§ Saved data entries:
━━━━━━━━━━━━━━━━━━━━━━━━━━━━━━

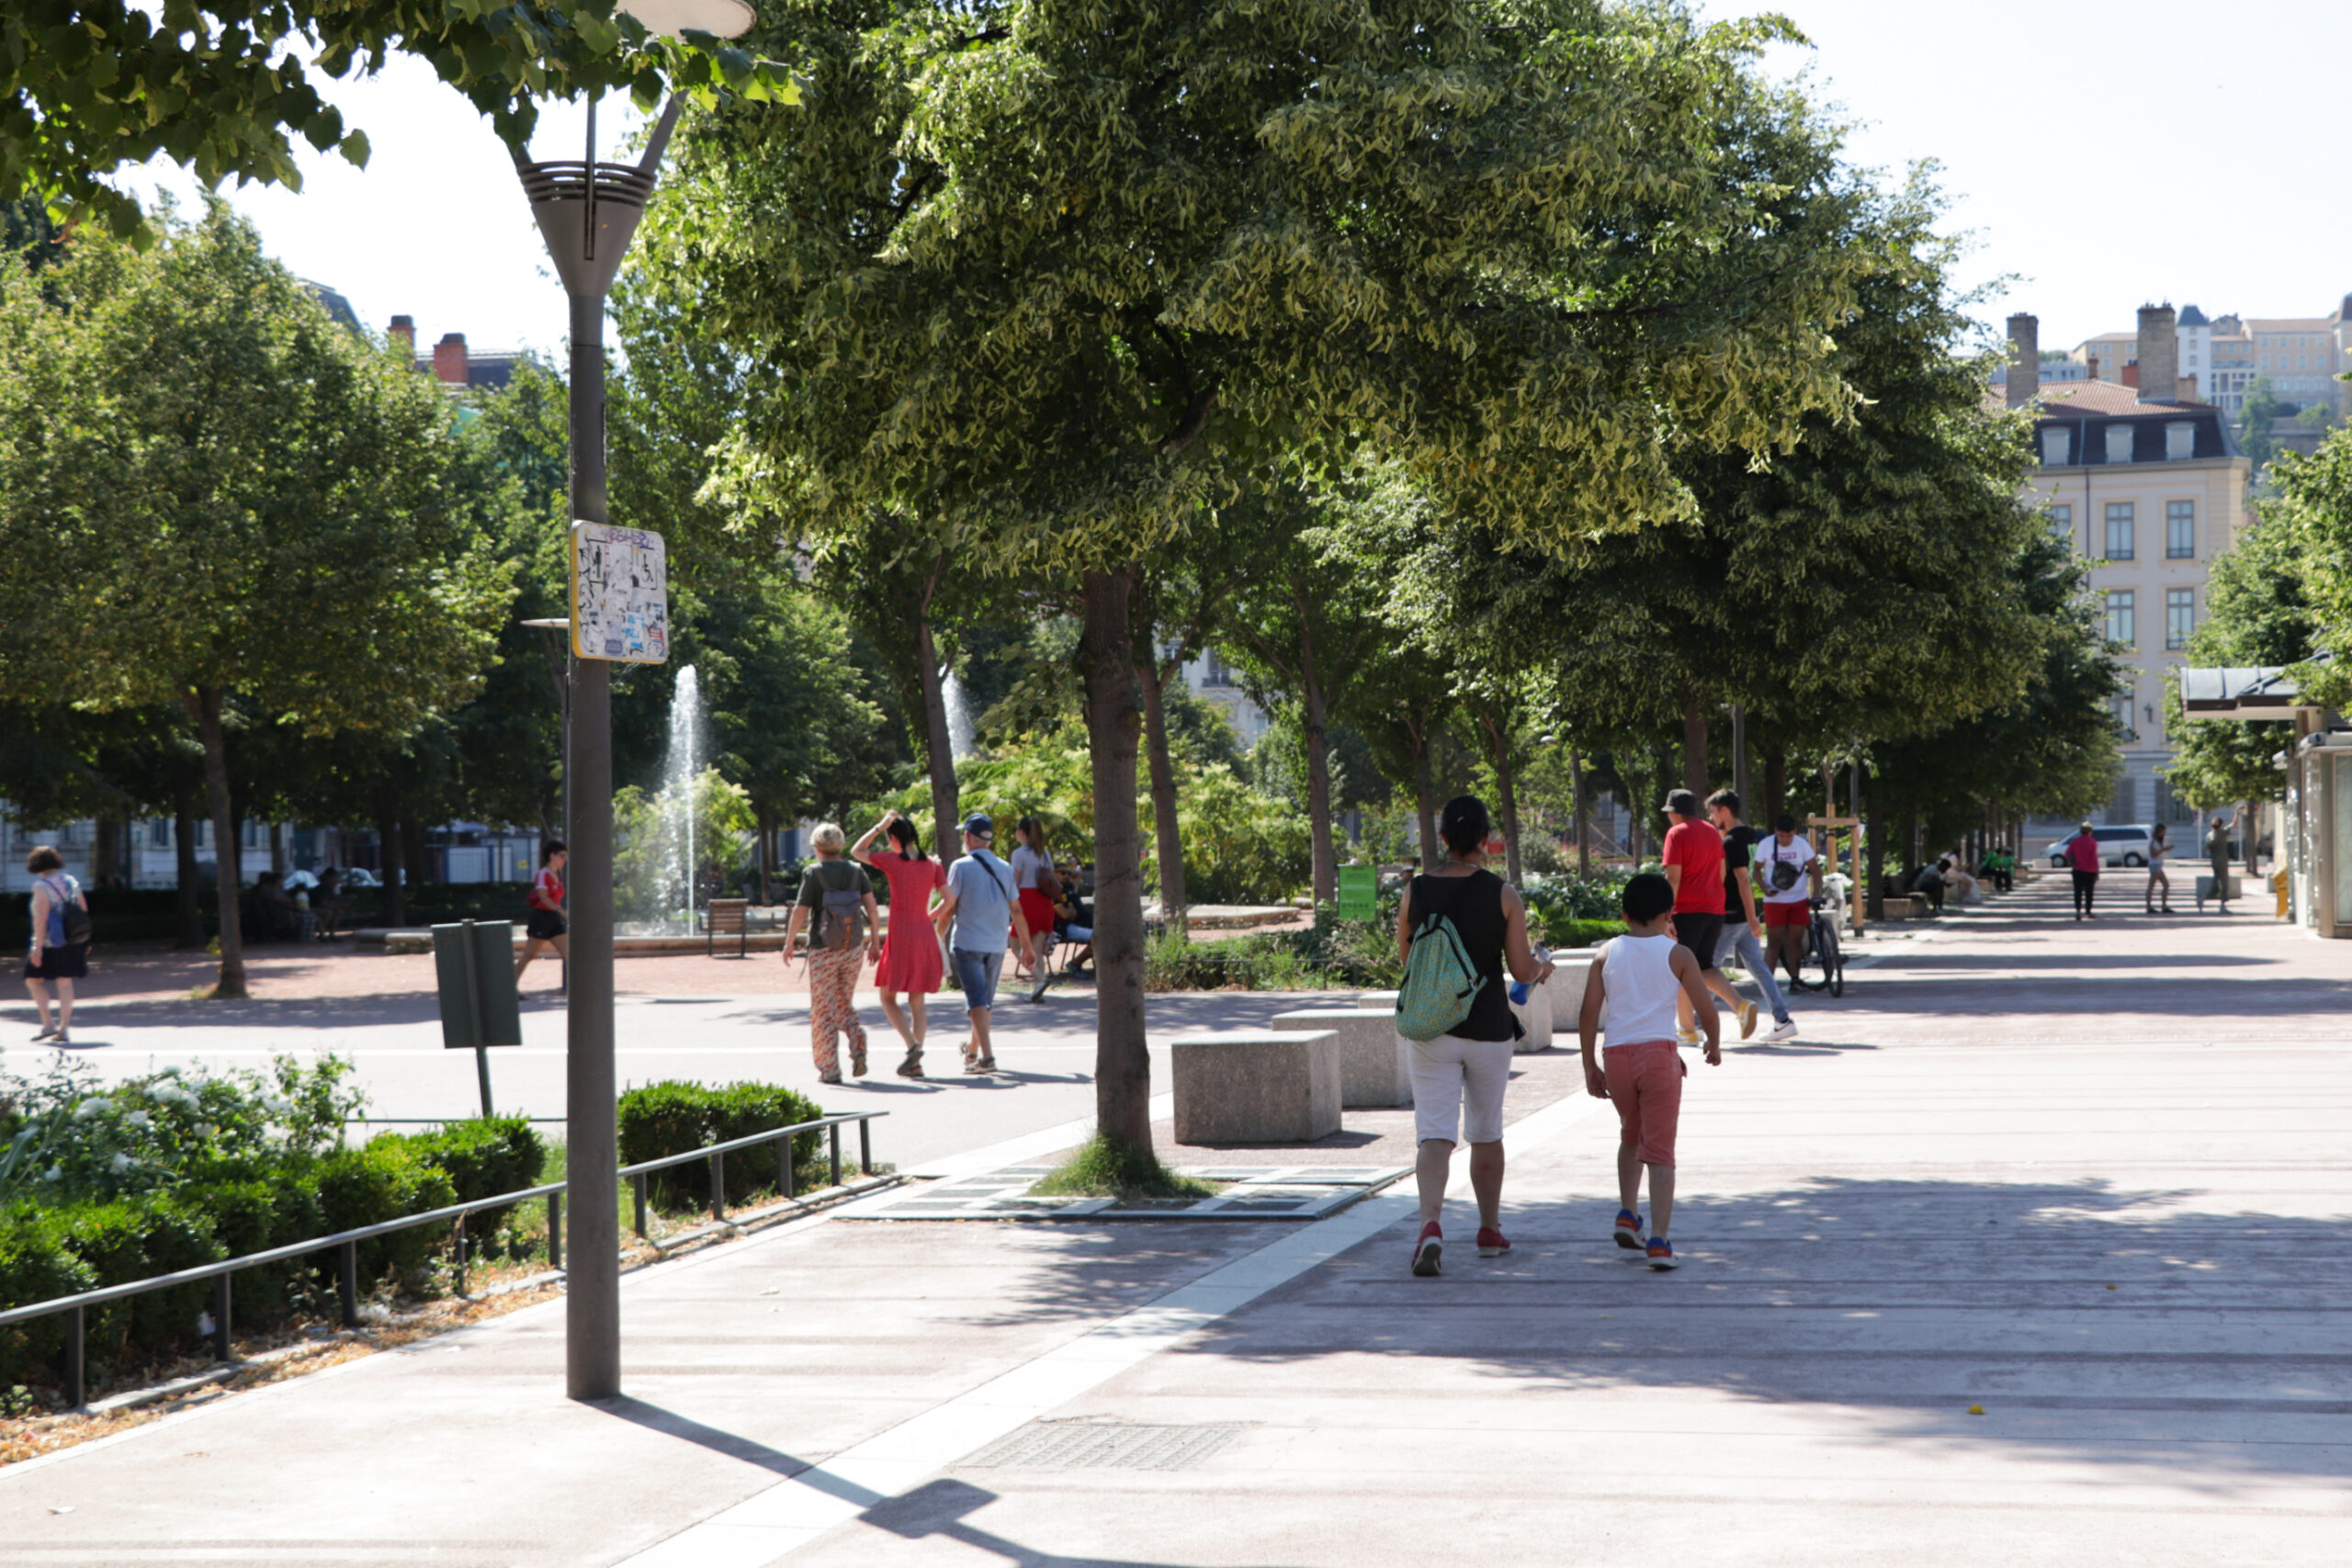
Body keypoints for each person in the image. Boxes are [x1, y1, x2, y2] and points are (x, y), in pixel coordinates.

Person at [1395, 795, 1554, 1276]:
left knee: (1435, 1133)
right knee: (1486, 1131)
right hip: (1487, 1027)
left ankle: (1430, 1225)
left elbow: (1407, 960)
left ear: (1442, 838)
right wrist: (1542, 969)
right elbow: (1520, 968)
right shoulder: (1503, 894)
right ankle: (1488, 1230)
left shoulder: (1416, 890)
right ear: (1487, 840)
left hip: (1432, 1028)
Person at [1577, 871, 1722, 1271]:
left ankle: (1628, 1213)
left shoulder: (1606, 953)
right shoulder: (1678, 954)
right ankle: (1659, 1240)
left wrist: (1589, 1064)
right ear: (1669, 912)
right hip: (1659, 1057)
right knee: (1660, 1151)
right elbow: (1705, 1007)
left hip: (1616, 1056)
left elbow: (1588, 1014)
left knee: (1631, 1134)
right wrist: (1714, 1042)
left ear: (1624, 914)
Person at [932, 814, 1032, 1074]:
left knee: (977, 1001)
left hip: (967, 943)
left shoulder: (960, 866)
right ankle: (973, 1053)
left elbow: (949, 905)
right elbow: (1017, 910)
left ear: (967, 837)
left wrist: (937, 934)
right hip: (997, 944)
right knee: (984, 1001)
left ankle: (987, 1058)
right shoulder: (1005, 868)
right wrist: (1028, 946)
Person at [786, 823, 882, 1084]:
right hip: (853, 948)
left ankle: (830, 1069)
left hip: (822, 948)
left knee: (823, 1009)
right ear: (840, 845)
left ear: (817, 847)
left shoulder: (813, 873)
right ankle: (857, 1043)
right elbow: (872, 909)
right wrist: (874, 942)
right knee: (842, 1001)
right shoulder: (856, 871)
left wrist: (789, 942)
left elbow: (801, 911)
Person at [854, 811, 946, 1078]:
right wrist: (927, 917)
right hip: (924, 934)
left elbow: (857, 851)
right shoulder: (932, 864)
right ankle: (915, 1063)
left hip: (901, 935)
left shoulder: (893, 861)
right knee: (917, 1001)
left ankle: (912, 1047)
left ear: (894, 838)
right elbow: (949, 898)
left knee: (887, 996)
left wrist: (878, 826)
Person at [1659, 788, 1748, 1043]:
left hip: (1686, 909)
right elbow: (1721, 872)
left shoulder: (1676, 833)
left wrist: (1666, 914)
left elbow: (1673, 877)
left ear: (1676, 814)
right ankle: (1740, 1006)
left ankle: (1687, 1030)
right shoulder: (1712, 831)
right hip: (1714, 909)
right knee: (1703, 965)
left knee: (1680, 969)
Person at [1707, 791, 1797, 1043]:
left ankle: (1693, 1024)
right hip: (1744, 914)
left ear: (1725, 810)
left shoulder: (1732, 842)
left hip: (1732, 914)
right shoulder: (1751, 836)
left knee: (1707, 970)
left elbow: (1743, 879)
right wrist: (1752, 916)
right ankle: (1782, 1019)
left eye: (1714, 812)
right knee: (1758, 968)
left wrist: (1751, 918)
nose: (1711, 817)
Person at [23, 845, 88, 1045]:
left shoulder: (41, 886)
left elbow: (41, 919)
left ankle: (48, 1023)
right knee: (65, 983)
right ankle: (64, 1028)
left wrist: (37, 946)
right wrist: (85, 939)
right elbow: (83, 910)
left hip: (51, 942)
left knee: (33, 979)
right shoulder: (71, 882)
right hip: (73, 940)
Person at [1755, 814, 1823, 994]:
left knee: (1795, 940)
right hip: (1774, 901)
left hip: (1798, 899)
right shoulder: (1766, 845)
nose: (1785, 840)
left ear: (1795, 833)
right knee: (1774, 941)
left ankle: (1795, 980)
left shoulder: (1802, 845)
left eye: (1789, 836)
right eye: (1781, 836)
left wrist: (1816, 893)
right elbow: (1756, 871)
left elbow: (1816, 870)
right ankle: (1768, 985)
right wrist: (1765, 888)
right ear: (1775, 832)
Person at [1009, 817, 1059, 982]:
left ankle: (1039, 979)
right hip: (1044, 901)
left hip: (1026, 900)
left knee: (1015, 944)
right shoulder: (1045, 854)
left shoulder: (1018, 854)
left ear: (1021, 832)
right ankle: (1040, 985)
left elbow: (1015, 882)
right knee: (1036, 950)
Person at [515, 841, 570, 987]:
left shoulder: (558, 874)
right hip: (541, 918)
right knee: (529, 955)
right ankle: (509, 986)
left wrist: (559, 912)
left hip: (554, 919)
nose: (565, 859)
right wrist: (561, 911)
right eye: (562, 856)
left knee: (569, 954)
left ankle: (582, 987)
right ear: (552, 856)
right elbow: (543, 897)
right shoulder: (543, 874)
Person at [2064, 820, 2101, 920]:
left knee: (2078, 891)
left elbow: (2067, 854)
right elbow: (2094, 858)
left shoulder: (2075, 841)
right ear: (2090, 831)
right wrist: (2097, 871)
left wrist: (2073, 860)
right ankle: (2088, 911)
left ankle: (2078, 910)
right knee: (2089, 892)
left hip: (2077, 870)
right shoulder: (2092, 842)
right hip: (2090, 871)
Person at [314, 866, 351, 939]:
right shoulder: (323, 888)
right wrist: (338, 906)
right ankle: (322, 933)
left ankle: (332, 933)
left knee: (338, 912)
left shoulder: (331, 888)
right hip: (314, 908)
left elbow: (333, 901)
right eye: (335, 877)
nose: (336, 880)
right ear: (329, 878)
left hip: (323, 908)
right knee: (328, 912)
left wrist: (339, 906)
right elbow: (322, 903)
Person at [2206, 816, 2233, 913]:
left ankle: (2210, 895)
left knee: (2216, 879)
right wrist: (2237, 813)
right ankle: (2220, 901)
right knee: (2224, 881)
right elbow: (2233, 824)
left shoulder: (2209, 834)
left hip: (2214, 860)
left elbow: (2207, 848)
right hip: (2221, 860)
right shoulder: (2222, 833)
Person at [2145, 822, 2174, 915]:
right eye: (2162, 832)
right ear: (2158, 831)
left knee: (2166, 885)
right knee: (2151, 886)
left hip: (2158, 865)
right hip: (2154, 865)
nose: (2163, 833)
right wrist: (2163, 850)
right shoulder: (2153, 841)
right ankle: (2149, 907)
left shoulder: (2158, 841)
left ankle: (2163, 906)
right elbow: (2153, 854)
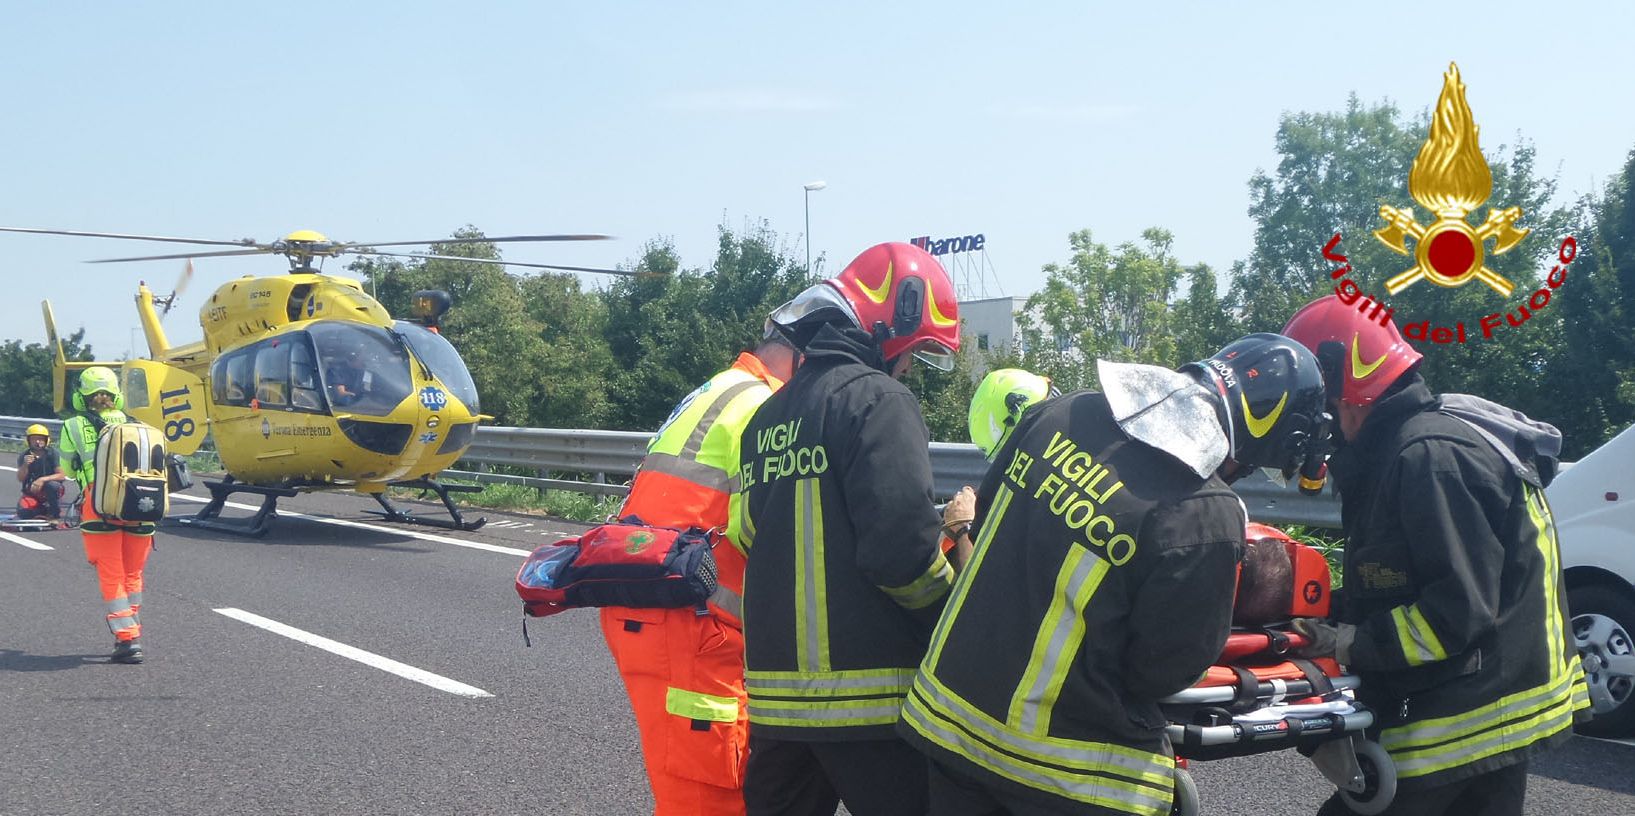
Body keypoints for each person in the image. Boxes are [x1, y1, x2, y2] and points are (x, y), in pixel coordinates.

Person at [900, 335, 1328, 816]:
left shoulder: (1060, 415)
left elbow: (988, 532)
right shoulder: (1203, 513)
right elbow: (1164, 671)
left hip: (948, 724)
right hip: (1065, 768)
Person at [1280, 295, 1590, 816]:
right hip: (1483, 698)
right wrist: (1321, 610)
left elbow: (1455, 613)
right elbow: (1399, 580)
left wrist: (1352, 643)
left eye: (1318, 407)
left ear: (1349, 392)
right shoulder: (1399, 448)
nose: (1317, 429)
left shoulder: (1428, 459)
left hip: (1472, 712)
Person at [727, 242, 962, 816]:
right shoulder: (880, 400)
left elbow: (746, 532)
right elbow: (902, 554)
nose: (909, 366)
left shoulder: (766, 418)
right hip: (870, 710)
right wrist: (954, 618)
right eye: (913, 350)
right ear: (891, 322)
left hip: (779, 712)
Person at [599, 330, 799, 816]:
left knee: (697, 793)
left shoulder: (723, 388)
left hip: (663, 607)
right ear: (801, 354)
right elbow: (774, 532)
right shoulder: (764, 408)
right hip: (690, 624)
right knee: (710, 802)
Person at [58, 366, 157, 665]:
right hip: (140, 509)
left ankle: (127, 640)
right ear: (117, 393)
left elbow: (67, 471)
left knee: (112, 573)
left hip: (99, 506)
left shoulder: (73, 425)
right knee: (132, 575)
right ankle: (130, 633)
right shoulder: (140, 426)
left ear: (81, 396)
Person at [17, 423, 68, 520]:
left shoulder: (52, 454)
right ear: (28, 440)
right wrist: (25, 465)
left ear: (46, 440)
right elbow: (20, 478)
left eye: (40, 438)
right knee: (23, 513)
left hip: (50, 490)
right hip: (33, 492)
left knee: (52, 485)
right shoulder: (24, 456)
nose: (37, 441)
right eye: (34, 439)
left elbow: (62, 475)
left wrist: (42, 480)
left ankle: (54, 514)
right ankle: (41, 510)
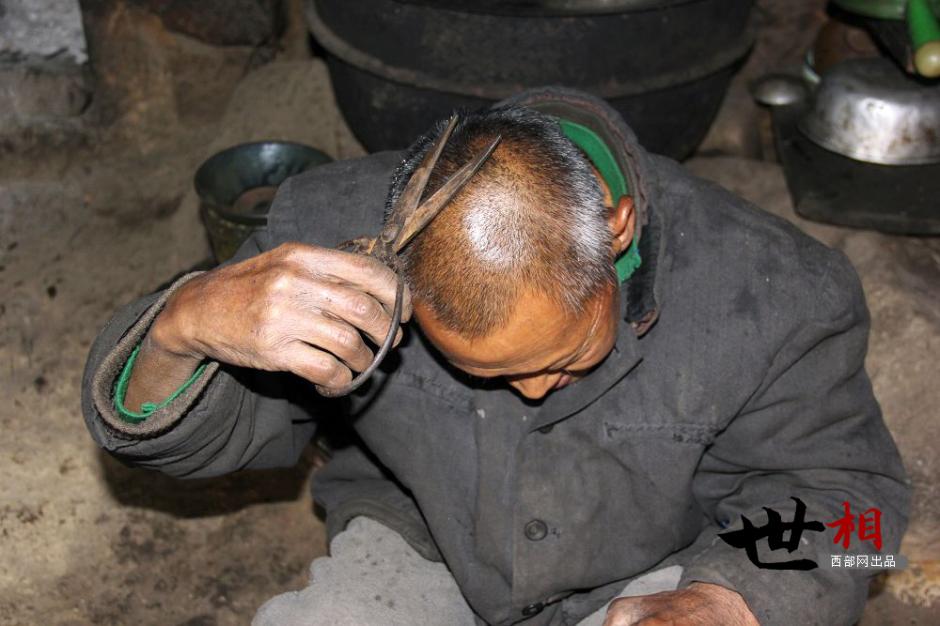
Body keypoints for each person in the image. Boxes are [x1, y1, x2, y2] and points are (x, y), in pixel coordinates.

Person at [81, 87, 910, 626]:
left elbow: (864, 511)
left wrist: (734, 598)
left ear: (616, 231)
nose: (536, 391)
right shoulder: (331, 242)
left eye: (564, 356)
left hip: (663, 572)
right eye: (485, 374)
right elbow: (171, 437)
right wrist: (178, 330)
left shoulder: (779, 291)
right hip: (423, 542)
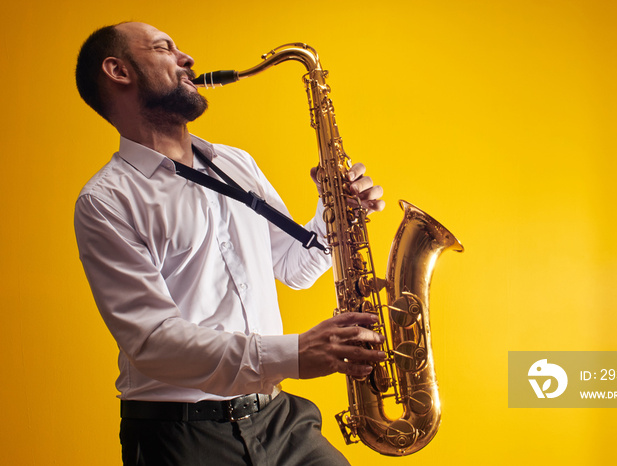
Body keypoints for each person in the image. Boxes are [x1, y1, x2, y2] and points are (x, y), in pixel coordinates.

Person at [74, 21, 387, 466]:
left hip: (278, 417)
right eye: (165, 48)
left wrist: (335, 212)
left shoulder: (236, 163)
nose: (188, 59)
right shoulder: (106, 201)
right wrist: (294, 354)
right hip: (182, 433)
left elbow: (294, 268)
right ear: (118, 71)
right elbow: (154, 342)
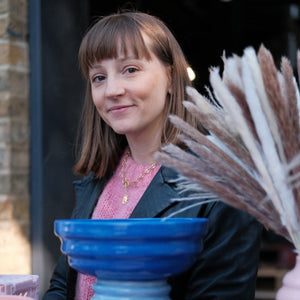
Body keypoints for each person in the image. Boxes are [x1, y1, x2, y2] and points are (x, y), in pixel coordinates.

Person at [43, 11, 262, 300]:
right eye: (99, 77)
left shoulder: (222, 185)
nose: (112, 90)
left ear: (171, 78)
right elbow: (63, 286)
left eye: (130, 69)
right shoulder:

━━━━━━━━━━━━━━━━━━━━━━━━━━━━━━

§ Problem details: The required answer is the run of lines above, starting at the line with "left shoulder: (73, 425)" and ending at the line with "left ear: (46, 440)", reproduced exactly with both ends.

§ Answer area:
left shoulder: (73, 425)
right knee: (132, 575)
right ankle: (130, 633)
right shoulder: (140, 426)
left ear: (81, 396)
Person at [17, 423, 68, 520]:
left shoulder: (52, 454)
right ear: (28, 440)
right wrist: (25, 465)
left ear: (46, 440)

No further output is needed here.